• _EXERCISE DIRECTIONS_
Reproduce the material below word for word, starting at the line containing "### 10. **История и откат** ⭐" and ending with the line containing "### D. **Анимации**", including both of those lines.
[Start of Attachment]
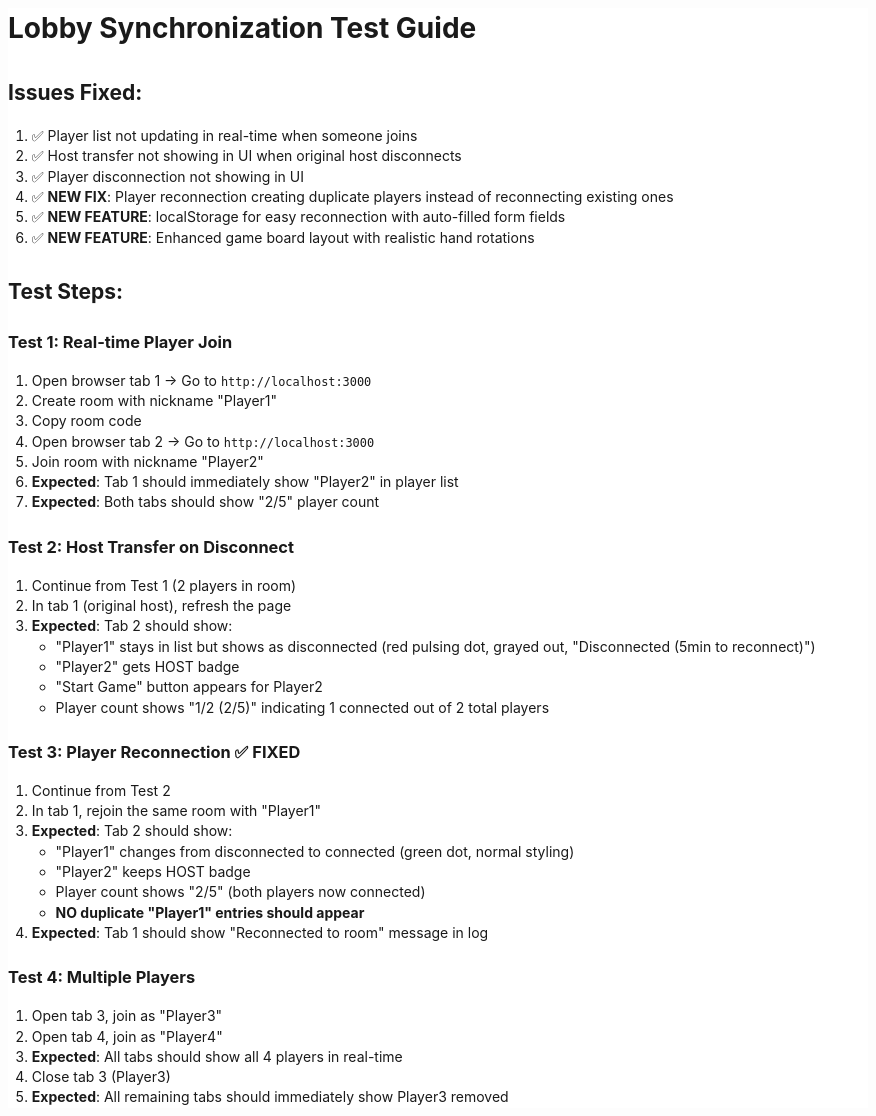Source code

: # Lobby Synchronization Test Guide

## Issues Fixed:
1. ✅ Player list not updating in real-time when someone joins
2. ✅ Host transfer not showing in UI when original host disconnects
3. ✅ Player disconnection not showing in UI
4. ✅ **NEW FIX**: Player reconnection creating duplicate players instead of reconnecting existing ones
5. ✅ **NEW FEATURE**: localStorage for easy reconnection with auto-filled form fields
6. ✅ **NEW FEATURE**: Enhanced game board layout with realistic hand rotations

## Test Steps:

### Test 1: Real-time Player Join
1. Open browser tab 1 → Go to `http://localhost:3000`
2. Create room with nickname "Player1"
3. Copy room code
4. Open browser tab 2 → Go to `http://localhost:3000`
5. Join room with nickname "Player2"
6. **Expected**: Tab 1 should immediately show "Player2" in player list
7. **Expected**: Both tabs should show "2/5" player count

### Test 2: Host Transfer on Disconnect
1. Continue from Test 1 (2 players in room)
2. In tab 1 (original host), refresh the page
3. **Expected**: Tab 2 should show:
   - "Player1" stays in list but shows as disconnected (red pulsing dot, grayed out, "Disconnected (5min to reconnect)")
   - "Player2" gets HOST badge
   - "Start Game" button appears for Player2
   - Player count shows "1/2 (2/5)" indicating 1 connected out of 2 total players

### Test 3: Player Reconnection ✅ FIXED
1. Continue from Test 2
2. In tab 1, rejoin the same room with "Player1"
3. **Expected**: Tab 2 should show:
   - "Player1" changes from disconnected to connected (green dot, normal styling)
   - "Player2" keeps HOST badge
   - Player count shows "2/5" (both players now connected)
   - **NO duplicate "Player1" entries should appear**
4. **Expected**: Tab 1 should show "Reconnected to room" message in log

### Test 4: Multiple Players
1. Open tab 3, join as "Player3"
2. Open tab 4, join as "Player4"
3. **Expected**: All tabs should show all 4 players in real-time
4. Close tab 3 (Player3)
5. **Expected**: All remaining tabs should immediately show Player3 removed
[End of Attachment]
[Start of Attachment]
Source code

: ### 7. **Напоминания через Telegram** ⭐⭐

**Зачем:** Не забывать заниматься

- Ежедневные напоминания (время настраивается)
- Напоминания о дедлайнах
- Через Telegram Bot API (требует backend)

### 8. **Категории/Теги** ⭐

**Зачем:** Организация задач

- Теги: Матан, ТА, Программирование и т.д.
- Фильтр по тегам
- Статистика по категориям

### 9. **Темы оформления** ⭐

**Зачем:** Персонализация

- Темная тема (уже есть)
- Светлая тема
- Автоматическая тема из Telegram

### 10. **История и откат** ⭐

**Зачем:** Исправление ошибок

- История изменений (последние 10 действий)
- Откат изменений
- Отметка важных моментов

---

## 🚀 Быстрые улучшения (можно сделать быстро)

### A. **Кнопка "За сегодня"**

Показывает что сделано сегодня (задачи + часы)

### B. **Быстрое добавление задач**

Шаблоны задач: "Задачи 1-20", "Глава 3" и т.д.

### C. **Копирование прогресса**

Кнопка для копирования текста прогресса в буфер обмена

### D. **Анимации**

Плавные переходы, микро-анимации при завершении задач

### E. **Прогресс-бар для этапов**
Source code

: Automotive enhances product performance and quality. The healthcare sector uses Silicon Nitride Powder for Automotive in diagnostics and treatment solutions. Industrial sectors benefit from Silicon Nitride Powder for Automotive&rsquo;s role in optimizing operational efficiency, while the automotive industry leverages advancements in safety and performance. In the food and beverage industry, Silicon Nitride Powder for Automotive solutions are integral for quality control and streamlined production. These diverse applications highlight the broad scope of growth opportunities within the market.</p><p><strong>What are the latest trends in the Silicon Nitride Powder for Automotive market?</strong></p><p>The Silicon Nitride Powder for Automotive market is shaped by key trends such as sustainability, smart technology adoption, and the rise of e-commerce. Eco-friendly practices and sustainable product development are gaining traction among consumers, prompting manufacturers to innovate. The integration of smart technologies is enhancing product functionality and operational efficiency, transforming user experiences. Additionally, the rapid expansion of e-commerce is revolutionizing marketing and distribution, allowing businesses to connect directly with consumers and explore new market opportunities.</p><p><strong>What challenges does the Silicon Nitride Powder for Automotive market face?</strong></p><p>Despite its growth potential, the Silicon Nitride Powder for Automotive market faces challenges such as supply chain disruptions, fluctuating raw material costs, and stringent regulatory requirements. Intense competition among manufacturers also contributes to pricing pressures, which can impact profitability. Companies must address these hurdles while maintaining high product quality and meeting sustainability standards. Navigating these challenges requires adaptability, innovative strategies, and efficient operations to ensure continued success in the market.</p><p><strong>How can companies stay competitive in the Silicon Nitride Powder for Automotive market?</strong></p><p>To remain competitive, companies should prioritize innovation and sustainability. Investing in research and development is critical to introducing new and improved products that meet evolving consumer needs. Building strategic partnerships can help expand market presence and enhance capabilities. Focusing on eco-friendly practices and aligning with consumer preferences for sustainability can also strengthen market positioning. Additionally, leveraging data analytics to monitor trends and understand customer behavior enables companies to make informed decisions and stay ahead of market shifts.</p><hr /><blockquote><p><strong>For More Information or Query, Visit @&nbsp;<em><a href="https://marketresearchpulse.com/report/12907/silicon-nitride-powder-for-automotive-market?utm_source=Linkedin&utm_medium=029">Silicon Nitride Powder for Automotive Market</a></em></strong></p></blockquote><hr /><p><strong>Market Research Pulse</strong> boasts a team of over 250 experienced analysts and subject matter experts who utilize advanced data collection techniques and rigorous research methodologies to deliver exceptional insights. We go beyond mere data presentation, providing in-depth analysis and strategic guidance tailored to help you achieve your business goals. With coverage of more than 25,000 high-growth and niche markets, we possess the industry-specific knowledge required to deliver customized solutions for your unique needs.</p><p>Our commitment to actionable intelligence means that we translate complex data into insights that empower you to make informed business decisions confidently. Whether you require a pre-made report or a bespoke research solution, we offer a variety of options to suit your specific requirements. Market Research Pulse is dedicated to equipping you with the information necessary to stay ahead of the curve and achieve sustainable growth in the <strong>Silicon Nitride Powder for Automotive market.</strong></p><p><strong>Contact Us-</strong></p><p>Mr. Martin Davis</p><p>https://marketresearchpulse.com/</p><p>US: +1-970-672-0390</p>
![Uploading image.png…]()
[End of Attachment]
• _ANSWER TO THE PROBLEM_
### 10. **История и откат** ⭐

**Зачем:** Исправление ошибок

- История изменений (последние 10 действий)
- Откат изменений
- Отметка важных моментов

---

## 🚀 Быстрые улучшения (можно сделать быстро)

### A. **Кнопка "За сегодня"**

Показывает что сделано сегодня (задачи + часы)

### B. **Быстрое добавление задач**

Шаблоны задач: "Задачи 1-20", "Глава 3" и т.д.

### C. **Копирование прогресса**

Кнопка для копирования текста прогресса в буфер обмена

### D. **Анимации**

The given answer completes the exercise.